Lentil & Couscous Salad with Cherry Tomatoes, Mint and Goat Cheese

This is my adaptation of the recipe from Gourmet 1995, retrieved from Gourmet on Epicurious with a few changes from me.  (This is a great place to browse for salad inspirations.  You don’t need to follow the recipes–just look at the ingredients and make a salad.)

Ingredients

  • 1 cup lentilles du Puy (French green lentils) or brown lentils (or any small lentil that will hold its shape well)
  • 3 tablespoons sherry vinegar  (The original recipe calls for white wine vinegar–but I prefer sherry; use what you have at hand.)
  • 1-1/4 cups water
  • 1 cup couscous
  • 1/2 teaspoons salt
  • 1/4 cup olive oil (preferably extra-virgin)
  • 1 large garlic clove, minced and mashed to a paste with 1/4 teaspoon salt
  • 1/2 cup finely chopped fresh mint leaves (spearmint, rather than peppermint)
  • 1 bunch arugula, stems discarded and leaves washed well, spun dry, and chopped
  • 2 cups vine-ripened cherry tomatoes, halved.
  • 1/4 pound feta, crumbled (about 1 cup)

Preparation

  • Cook the lentils in a small pan, covered by about 2 inches of water until tender but not getting mushy.  The lentilles du Puy cook more slowly than other varieties, so if you substitute, watch them carefully to keep from over-cooking them.  My preference is for the french, Spanish brown, or black lentils instead of the brown.
  • When tender, drain well and transfer to a bowl.  Stir in 1 tablespoon of the vinegar, salt and pepper to taste.
  • Prepare the couscous:  bring water to a boil and couscous and salt (use the package directions).  Remove from heat and let stand until the water is absorbed.  Fluff and transfer to a bowl. Stir in 1 tablespoon of the extra-virgin olive oil and cool.
  • Dressing:  Whisk together the garlic paste, remaining vinegar (to taste), and oil.  Add salt and pepper to taste.
  • Add the lentils and dressing to the couscous and mix well.

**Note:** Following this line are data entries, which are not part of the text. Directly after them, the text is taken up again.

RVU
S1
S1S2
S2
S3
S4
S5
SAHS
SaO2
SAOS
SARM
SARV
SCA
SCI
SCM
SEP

Chill well–about 2 or 3 hours.
  • Before serving, add the crumbled goat cheese and the mint leaves.

One problem I’ve found is that the cherry tomatoes can give off a lot of liquid and make this salad too juicy.  I like to toss the halved cherry tomatoes with about 1/2 teaspoon kosher salt and let them stand in a colander for about 15 or 20 minutes before I add them  to avoid the excess juice.  This doesn’t make them “salty”–but do taste before you add the last salt to taste.  This will hold well in the fridge for about 24 hours if you’ve  gotten some of the excess liquid from the cherry tomatoes.

My favorite garnish for this is crispy slices of European style cucumbers and crispy, crunchy radishes on the side as well.